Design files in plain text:
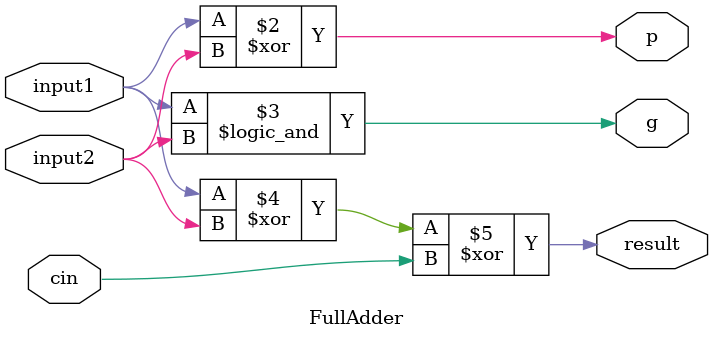
<source format=v>
`timescale 1ns/1ns
module FullAdder (input1, input2, result, cin, p, g);
    input input1;
    input input2;
    output reg result;
    input cin;
    output reg p;
    output reg g;
    always @(*) begin
        p <= input1^input2;
	g <= input1 && input2;
	result <= input1^input2^cin;
    end
endmodule
</source>
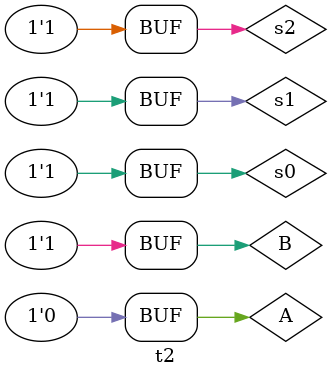
<source format=v>
`timescale 1ns / 1ps


module t2;

	// Inputs
	reg s0;
	reg s1;
	reg s2;
	reg A;
	reg B;

	// Outputs
	wire E;

	// Instantiate the Unit Under Test (UUT)
	SecondDiag uut (
		.s0(s0), 
		.s1(s1), 
		.s2(s2), 
		.A(A), 
		.B(B), 
		.E(E)
	);

	initial begin
		// Initialize Inputs
		s0 = 1;
		s1 = 1;
		s2 = 1;
		A = 0;
		B = 1;

		// Wait 100 ns for global reset to finish
		#100;
        
		// Add stimulus here

	end
      
endmodule


</source>
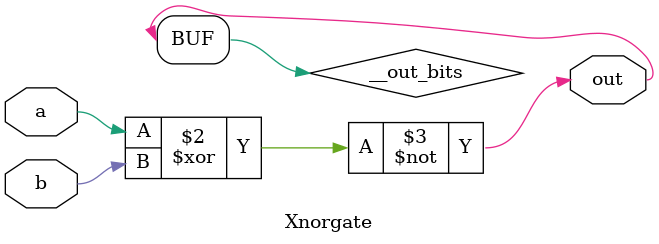
<source format=sv>
module Xnorgate(
  input  wire a,
              b,
  output wire out
);

  // Variables for output ports
  logic __out_bits;

  // @comb update():
  always_comb
    __out_bits = ~(a ^ b);

  assign out = __out_bits;
endmodule

</source>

- **What is required**:
Omit the pictures, then set down all the remaining data exactly as given.

- **Written response**:
<source format=v>
`timescale 1ns/1ns
module FullAdder (input1, input2, result, cin, p, g);
    input input1;
    input input2;
    output reg result;
    input cin;
    output reg p;
    output reg g;
    always @(*) begin
        p <= input1^input2;
	g <= input1 && input2;
	result <= input1^input2^cin;
    end
endmodule
</source>
<source format=v>
`timescale 1ns / 1ps


module t2;

	// Inputs
	reg s0;
	reg s1;
	reg s2;
	reg A;
	reg B;

	// Outputs
	wire E;

	// Instantiate the Unit Under Test (UUT)
	SecondDiag uut (
		.s0(s0), 
		.s1(s1), 
		.s2(s2), 
		.A(A), 
		.B(B), 
		.E(E)
	);

	initial begin
		// Initialize Inputs
		s0 = 1;
		s1 = 1;
		s2 = 1;
		A = 0;
		B = 1;

		// Wait 100 ns for global reset to finish
		#100;
        
		// Add stimulus here

	end
      
endmodule


</source>
<source format=sv>
module Xnorgate(
  input  wire a,
              b,
  output wire out
);

  // Variables for output ports
  logic __out_bits;

  // @comb update():
  always_comb
    __out_bits = ~(a ^ b);

  assign out = __out_bits;
endmodule

</source>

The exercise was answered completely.